Being a larger economy and more central to the workings of the European Union, it was Italy that got most of the publicity last week. But Spain’s change of government was more unexpected and every bit as interesting.
It’s best understood as finally giving effect to the results of the last Spanish election, held just short of two years ago. On that occasion (like the previous one, six months earlier), no party was close to a majority and a long period of uncertainty ensued. My report at the time explains the underlying arithmetic.
The then leader of the Socialist opposition, Pedro Sánchez, refused to support the continuation in office of prime minister Mariano Rajoy (from the centre-right People’s Party), but was unable to construct a viable alternative. Three months after the election, however, the decision was taken out of Sánchez’s hands, when poor performances in two regional elections brought dissent within his party to a head.
Sánchez’s critics argued (no doubt correctly) that to force a third election would be to invite a landslide victory to the People’s Party. Amid chaotic scenes he was forced to resign, and the party’s new interim leadership pushed through a decision to abstain on the investiture of a new Rajoy government. When the vote was held, 15 Socialist MPs defied the new line and continued to vote no, together with Podemos and the regionalist parties. But Rajoy won the vote 170 to 111, and was sworn in as prime minister in a minority government, ending a 314-day period of limbo.
With the Socialists divided and impotent, the radical left Podemos became by default the main opposition force. But its moment in the sun was short-lived; economic conditions were picking up and the populist tide was going into retreat. In early 2017 Sánchez announced that he would recontest his party’s leadership, and the Socialists’ standing started to recover. By that April they were back ahead of Podemos in the opinion polls, and in May a vote of party members gave Sánchez a comfortable majority. He was duly re-installed by the party’s federal congress a year ago.
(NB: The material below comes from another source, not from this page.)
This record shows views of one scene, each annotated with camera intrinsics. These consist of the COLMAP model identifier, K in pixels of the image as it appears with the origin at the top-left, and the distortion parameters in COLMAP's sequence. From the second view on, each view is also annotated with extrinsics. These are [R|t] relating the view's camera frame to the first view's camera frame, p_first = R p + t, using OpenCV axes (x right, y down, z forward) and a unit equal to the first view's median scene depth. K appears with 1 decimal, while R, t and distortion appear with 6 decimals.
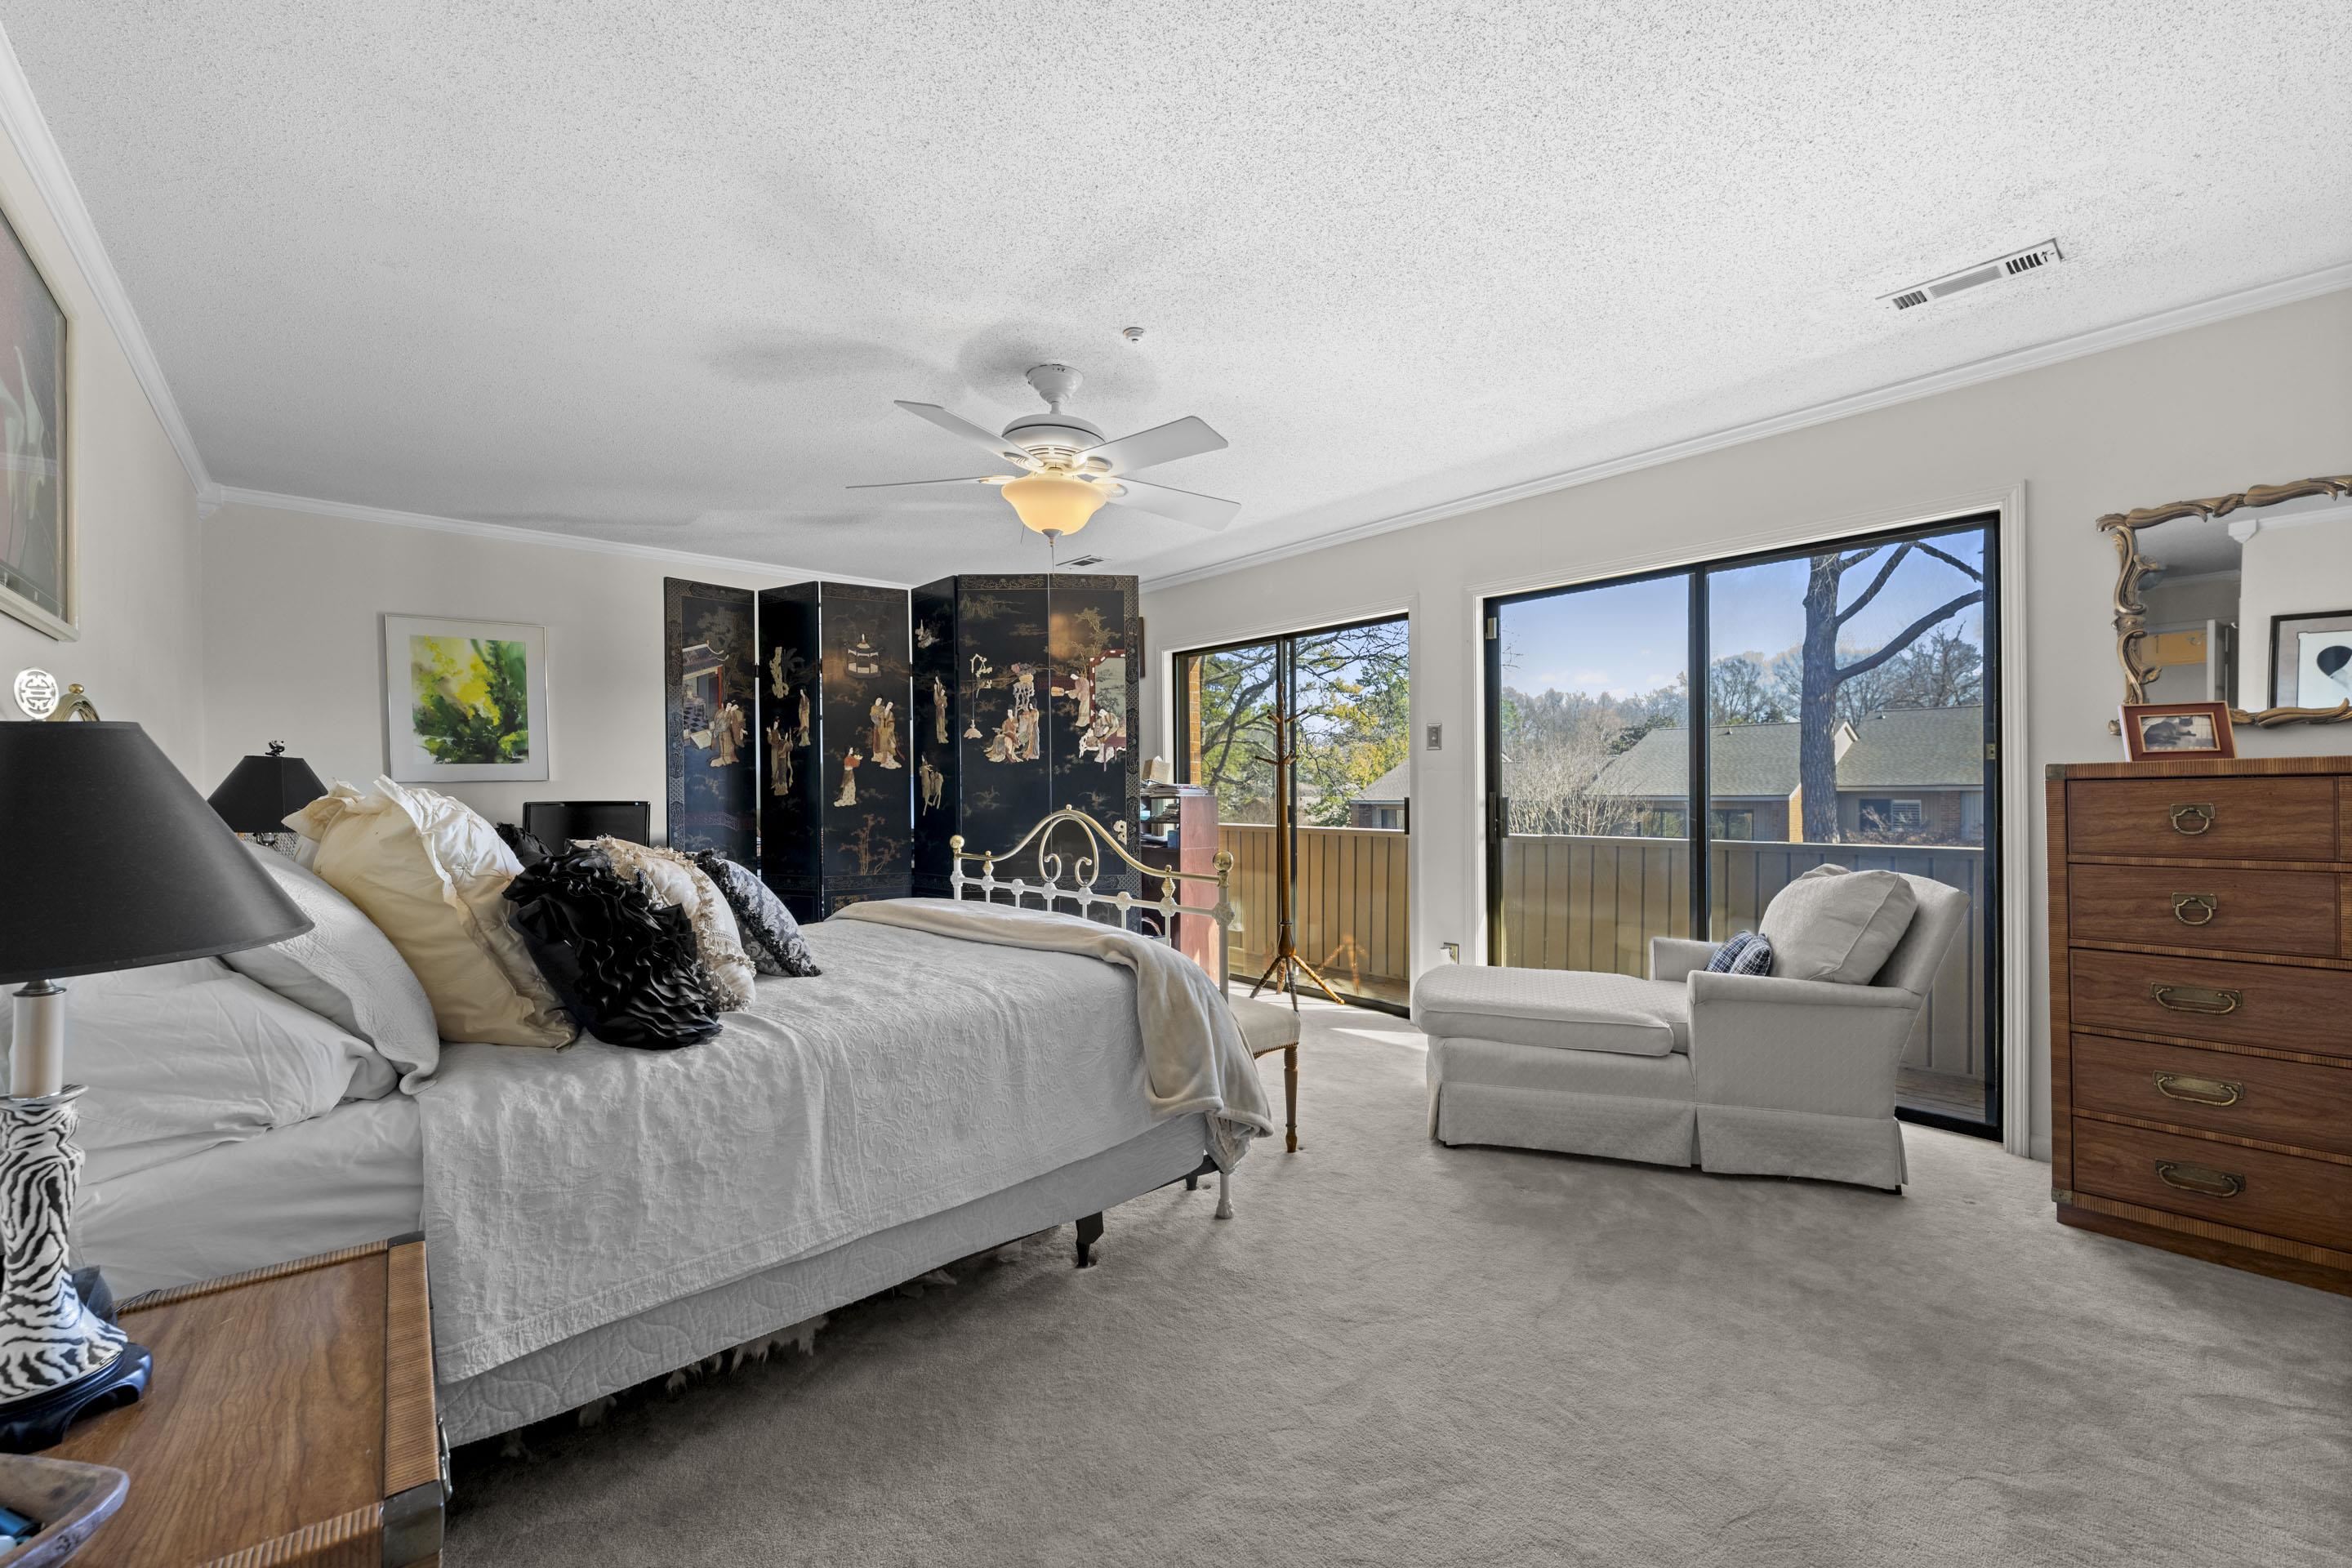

Since then, he has been biding his time. Rajoy’s popularity has been in free fall; even his hardline stance against Catalan separatism seems to have only delivered votes to the centrist party, Citizens, who are even more aggressively centralist. Finally a slush fund scandal gave the Socialists their opportunity, and last Friday an opposition motion of no confidence was carried by 11 votes, 180 to 169 – the first time Spain’s parliament has brought down a government since the end of fascism.
Rajoy promptly resigned, and Sánchez was sworn into office the following day (pointedly taking the oath on the constitution instead of a bible – he is the first avowedly atheist leader of traditionally Catholic Spain). He is expected to name his cabinet this week.
Citizens supported Rajoy on the no confidence vote, even though they had previously called for a fresh election. But the other parties all backed Sánchez: the Socialists, Podemos and the autonomists of both right and left from Catalonia, the Basque country and the Canary Islands.
Between them, those parties represent a majority, albeit a narrow one – 50.7% – from the 2016 election. Parliament has finally put that majority into effect. That’s good news for the Catalans, who finally have a new government of their own, which can now look forward to a more conciliatory approach from Madrid.
But it appears that no other parties will be joining the Socialist government, and with such a narrow base it is unlikely that Sánchez will wait for long before taking the country back to the polls.
The contrast with Italy is interesting. There, the populist movement that capitalised on public discontent was basically non-political, but in Spain it came from the far left. Podemos leader Pablo Iglesias has been a troublemaker on a number of occasions, but there was never any chance that he would make common cause with the right, as the Five Star Movement in Italy has (somewhat reluctantly) done.
The other difference is that Rajoy’s People’s Party, although it has sounded the usual themes of modern right-wing politics, has remained within the mainstream; it has not given way to Trumpism in the fashion of Italy’s League.
I think that differences like this mostly come down to chance, but I can’t help wondering whether the fact that Spain’s experience of fascism is 30 years more recent than Italy’s might also have something to do with it.